• Your task:
Return, word for word, the part of the collectd forum post below between "daemon.err collectd[12369]: configfile: stat" and "complete, entering read-loop.", inclusive.

• Text passage:

Collectd network plugin getaddrinfo failed System error

Hello,

I want to get metrics from my router and ap and send them to an influxdb instance.
I installed luci-app-statistics which installed collectd and some plugins. All plugins work as expected on the router and ap.
When I configure the network output plugin and insert the influxdb host (myserver.lan) and port (25826), data isn't received by the influxdb instance. After some troubleshooting, I can see the following in the logs :

daemon.err collectd[12369]: configfile: stat (/etc/collectd/conf.d) failed: No such file or directory
daemon.err collectd[12369]: plugin_load: plugin "iwinfo" successfully loaded.
daemon.err collectd[12369]: plugin_load: plugin "memory" successfully loaded.
daemon.err collectd[12369]: plugin_load: plugin "cpu" successfully loaded.
daemon.err collectd[12369]: plugin_load: plugin "rrdtool" successfully loaded.
daemon.err collectd[12369]: rrdtool plugin: RRASingle = true: creating only AVERAGE RRAs
daemon.err collectd[12369]: plugin_load: plugin "interface" successfully loaded.
daemon.err collectd[12369]: plugin_load: plugin "network" successfully loaded.
daemon.err collectd[12369]: plugin_load: plugin "load" successfully loaded.
daemon.err collectd[12369]: Initialization complete, entering read-loop.
daemon.err collectd[12369]: network plugin: getaddrinfo (myserver.lan, 25826) failed: System error

It seems that collectd has a problem in resolving the DNS name for myserver.lan
I then decided to input the server's ip address to get pass the DNS resolution but I have the same error :

daemon.err collectd[12831]: configfile: stat (/etc/collectd/conf.d) failed: No such file or directory
daemon.err collectd[12831]: plugin_load: plugin "iwinfo" successfully loaded.

• Dataset excerpts:
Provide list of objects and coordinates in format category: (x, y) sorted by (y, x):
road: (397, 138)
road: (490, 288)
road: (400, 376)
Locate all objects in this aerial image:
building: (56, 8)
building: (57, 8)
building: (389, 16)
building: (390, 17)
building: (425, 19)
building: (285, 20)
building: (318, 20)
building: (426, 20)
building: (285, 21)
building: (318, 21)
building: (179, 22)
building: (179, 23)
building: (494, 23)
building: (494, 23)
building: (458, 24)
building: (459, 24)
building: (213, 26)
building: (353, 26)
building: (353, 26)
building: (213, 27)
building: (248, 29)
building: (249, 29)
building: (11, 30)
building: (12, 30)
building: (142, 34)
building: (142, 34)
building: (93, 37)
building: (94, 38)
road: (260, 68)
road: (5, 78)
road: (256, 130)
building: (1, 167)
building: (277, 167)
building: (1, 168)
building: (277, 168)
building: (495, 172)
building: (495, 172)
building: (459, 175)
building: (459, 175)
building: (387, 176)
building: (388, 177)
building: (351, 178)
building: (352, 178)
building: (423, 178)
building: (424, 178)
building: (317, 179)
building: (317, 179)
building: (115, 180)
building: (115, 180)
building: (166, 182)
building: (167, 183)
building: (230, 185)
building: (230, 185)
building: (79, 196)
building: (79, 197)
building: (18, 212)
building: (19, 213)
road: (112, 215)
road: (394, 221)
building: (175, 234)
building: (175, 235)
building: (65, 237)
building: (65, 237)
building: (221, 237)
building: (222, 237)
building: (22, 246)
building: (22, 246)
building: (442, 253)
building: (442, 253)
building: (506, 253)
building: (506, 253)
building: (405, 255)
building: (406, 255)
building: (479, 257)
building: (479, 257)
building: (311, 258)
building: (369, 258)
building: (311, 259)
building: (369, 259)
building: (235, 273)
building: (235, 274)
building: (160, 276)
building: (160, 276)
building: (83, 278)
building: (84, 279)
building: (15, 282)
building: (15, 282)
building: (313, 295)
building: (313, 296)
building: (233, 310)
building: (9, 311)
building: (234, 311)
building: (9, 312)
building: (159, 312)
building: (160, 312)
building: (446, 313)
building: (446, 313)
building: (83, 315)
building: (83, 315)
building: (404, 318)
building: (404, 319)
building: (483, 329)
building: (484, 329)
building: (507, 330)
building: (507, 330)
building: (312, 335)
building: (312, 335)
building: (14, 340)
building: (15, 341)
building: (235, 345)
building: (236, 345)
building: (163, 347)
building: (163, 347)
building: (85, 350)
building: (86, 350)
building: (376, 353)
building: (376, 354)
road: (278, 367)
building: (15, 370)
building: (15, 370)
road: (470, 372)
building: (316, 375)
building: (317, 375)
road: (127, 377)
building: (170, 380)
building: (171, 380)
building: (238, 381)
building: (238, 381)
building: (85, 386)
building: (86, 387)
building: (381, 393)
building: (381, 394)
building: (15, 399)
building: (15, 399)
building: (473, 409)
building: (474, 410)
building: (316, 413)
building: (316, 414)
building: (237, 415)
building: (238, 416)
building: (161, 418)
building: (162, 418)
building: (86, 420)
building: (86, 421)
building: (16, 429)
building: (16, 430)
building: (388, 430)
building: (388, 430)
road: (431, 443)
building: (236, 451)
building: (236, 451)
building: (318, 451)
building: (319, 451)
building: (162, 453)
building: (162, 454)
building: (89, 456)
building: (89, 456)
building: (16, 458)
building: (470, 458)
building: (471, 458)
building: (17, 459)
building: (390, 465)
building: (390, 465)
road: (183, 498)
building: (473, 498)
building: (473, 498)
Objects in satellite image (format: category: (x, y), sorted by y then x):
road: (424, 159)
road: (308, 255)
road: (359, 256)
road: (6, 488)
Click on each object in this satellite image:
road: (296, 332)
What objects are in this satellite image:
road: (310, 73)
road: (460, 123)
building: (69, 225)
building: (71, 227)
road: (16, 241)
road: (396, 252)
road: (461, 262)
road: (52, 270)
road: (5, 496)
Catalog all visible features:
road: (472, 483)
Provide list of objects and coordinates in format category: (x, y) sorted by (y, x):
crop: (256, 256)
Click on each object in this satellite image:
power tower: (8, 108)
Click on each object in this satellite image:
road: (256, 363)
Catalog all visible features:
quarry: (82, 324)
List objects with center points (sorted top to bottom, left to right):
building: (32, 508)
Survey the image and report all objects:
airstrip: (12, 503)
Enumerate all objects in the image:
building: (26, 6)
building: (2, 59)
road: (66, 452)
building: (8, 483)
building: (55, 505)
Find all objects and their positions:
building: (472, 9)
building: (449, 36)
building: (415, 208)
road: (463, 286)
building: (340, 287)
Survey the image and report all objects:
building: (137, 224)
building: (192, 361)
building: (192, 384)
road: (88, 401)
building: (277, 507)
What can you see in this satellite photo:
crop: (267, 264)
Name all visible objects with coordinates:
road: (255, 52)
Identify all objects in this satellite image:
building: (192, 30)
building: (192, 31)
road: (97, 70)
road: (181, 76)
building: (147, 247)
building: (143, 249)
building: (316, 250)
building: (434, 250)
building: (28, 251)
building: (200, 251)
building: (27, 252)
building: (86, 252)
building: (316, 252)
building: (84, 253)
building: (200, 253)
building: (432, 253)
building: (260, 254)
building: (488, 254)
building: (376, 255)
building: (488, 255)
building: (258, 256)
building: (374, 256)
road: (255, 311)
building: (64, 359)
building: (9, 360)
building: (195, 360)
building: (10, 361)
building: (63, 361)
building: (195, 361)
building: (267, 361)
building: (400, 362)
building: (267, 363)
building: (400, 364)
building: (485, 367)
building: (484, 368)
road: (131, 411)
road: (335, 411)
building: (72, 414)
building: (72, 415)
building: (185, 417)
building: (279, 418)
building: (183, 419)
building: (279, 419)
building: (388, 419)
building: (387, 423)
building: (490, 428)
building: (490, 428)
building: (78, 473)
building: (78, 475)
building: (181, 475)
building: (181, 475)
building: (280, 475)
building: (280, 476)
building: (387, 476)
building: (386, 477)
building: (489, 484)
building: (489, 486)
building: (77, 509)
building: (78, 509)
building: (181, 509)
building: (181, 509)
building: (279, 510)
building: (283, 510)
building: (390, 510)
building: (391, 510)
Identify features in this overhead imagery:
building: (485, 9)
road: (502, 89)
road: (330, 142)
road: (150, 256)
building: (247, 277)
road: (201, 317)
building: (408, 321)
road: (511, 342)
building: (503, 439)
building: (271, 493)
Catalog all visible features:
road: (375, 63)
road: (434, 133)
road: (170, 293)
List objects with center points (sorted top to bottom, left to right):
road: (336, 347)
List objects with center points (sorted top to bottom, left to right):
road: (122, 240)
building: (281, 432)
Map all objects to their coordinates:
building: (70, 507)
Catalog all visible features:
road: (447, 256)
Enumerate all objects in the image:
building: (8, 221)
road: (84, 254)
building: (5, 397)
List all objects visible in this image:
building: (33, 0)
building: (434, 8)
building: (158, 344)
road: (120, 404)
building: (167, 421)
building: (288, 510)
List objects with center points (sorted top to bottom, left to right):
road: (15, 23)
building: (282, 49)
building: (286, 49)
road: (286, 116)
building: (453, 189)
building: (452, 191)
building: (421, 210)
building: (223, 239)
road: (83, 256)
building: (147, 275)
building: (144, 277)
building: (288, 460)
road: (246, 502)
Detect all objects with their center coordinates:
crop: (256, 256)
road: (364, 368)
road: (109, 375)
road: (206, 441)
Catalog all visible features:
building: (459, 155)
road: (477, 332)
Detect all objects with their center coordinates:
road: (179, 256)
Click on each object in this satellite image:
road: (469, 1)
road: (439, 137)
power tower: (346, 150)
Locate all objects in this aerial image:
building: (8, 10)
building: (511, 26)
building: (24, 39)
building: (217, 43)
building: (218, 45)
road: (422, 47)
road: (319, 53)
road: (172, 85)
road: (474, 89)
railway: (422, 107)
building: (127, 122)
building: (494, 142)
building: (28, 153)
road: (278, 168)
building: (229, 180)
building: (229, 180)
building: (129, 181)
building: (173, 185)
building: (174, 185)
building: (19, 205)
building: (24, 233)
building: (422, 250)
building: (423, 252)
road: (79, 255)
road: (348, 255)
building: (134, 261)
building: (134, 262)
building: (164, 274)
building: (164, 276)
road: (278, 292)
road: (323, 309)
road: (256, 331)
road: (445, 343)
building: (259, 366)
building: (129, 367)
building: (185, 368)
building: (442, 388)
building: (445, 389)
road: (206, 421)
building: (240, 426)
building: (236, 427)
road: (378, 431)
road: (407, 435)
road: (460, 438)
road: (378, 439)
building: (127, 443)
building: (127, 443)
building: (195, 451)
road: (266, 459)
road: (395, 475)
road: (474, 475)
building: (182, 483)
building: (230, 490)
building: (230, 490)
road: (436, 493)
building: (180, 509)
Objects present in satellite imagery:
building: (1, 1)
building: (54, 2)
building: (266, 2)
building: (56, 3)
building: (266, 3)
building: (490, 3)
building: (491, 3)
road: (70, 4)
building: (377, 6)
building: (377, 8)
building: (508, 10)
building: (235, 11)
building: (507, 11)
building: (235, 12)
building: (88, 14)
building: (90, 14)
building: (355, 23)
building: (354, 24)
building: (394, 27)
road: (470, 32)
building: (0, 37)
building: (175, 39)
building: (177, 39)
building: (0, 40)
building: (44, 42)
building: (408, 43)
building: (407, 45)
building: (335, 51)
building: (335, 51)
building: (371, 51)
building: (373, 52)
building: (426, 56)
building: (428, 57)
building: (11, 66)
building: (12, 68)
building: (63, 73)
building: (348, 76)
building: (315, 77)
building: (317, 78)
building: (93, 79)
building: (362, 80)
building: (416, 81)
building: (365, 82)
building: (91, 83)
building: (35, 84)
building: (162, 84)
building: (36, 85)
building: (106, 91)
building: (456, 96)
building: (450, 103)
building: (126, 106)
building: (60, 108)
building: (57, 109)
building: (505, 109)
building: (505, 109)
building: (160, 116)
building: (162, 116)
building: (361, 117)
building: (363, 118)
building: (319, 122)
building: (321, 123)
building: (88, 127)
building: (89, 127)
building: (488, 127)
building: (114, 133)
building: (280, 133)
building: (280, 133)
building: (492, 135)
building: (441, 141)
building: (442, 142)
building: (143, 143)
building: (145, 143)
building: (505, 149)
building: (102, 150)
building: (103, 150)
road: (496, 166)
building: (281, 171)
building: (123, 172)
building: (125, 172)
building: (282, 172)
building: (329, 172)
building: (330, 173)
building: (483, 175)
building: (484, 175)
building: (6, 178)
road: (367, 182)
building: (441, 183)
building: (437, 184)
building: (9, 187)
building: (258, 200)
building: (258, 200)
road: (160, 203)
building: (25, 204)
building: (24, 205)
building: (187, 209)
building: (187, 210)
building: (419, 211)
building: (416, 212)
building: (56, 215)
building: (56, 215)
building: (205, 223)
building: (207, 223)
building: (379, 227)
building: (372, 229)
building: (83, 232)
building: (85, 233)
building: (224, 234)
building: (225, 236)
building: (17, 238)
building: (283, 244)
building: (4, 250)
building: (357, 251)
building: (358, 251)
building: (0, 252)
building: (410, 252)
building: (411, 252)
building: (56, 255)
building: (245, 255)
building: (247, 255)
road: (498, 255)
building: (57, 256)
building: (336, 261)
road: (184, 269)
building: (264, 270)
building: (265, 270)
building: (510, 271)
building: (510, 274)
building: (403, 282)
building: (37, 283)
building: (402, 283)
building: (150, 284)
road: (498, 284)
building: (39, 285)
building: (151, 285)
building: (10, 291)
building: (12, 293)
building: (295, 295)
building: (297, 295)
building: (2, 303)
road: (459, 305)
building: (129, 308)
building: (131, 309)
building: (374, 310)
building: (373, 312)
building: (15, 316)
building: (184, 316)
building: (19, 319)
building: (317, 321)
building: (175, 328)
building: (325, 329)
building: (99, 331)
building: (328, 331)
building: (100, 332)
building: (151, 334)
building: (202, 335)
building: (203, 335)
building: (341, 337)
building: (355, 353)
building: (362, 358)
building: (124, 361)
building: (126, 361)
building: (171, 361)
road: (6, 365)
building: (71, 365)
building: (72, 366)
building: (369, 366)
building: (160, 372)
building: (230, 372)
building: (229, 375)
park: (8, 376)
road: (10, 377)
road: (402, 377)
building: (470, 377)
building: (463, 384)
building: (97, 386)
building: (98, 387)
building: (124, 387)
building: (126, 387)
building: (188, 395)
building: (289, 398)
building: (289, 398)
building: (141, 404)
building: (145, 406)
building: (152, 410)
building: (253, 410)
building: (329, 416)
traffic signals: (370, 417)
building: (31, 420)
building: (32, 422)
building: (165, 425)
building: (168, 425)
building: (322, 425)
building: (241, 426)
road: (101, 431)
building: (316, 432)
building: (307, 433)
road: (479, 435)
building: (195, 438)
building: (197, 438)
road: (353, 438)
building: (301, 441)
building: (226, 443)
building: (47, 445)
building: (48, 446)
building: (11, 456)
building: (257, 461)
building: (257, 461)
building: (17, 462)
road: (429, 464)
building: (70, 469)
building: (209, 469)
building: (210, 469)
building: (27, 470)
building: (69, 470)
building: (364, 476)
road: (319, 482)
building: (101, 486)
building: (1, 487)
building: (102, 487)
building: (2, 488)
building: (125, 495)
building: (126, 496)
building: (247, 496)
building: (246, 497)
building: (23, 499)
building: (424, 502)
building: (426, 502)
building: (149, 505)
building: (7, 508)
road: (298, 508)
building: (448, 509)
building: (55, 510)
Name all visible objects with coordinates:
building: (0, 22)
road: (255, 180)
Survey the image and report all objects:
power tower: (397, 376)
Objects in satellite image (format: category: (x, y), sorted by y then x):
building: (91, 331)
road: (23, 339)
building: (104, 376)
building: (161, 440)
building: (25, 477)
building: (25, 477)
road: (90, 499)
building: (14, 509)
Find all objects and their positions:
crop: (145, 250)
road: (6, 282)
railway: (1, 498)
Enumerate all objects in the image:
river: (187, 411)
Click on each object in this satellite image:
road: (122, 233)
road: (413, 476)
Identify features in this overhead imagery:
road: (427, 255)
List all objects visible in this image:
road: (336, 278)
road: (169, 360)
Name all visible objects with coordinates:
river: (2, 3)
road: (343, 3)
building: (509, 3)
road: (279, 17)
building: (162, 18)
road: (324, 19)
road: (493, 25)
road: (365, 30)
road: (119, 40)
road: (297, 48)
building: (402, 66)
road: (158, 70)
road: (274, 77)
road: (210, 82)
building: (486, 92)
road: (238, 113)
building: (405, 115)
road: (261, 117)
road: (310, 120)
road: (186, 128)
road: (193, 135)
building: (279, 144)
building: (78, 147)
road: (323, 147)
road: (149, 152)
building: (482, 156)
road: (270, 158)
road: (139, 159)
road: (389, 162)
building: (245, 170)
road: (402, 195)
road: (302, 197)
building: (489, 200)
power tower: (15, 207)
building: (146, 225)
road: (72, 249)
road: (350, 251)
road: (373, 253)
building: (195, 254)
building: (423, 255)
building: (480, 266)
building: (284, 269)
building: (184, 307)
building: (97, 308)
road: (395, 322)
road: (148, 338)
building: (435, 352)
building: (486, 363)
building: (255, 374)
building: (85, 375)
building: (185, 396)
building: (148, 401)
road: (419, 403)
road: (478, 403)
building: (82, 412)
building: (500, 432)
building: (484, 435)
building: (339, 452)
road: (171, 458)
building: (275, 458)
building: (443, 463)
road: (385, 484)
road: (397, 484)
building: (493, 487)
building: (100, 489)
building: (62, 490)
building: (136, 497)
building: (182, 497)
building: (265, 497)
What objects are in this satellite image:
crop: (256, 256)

• Written response:
daemon.err collectd[12369]: configfile: stat (/etc/collectd/conf.d) failed: No such file or directory
daemon.err collectd[12369]: plugin_load: plugin "iwinfo" successfully loaded.
daemon.err collectd[12369]: plugin_load: plugin "memory" successfully loaded.
daemon.err collectd[12369]: plugin_load: plugin "cpu" successfully loaded.
daemon.err collectd[12369]: plugin_load: plugin "rrdtool" successfully loaded.
daemon.err collectd[12369]: rrdtool plugin: RRASingle = true: creating only AVERAGE RRAs
daemon.err collectd[12369]: plugin_load: plugin "interface" successfully loaded.
daemon.err collectd[12369]: plugin_load: plugin "network" successfully loaded.
daemon.err collectd[12369]: plugin_load: plugin "load" successfully loaded.
daemon.err collectd[12369]: Initialization complete, entering read-loop.